● Action item: Since only the words are wanted, reproduce every entry exactly and leave the images behind.
BEGIN
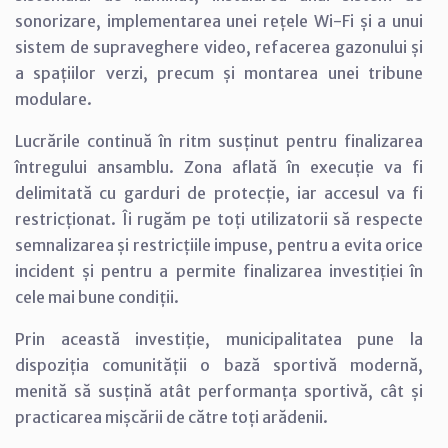
sonorizare, implementarea unei rețele Wi-Fi și a unui
sistem de supraveghere video, refacerea gazonului și
a spațiilor verzi, precum și montarea unei tribune
modulare.
Lucrările continuă în ritm susținut pentru finalizarea
întregului ansamblu. Zona aflată în execuție va fi
delimitată cu garduri de protecție, iar accesul va fi
restricționat. Îi rugăm pe toți utilizatorii să respecte
semnalizarea și restricțiile impuse, pentru a evita orice
incident și pentru a permite finalizarea investiției în
cele mai bune condiții.
Prin această investiție, municipalitatea pune la
dispoziția comunității o bază sportivă modernă,
menită să susțină atât performanța sportivă, cât și
practicarea mișcării de către toți arădenii.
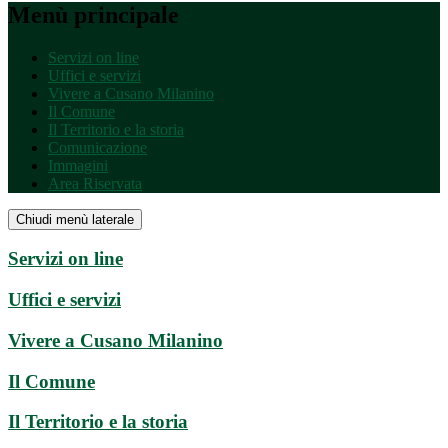
Menù principale
Servizi on line
Uffici e servizi
Vivere a Cusano Milanino
Il Comune
Il Territorio e la storia
Comunicazione
Immagini
Area Riservata
Chiudi menù laterale
Servizi on line
Uffici e servizi
Vivere a Cusano Milanino
Il Comune
Il Territorio e la storia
END
● Worked solution:
sonorizare, implementarea unei rețele Wi-Fi și a unui
sistem de supraveghere video, refacerea gazonului și
a spațiilor verzi, precum și montarea unei tribune
modulare.
Lucrările continuă în ritm susținut pentru finalizarea
întregului ansamblu. Zona aflată în execuție va fi
delimitată cu garduri de protecție, iar accesul va fi
restricționat. Îi rugăm pe toți utilizatorii să respecte
semnalizarea și restricțiile impuse, pentru a evita orice
incident și pentru a permite finalizarea investiției în
cele mai bune condiții.
Prin această investiție, municipalitatea pune la
dispoziția comunității o bază sportivă modernă,
menită să susțină atât performanța sportivă, cât și
practicarea mișcării de către toți arădenii.
Menù principale
Servizi on line
Uffici e servizi
Vivere a Cusano Milanino
Il Comune
Il Territorio e la storia
Comunicazione
Immagini
Area Riservata
Chiudi menù laterale
Servizi on line
Uffici e servizi
Vivere a Cusano Milanino
Il Comune
Il Territorio e la storia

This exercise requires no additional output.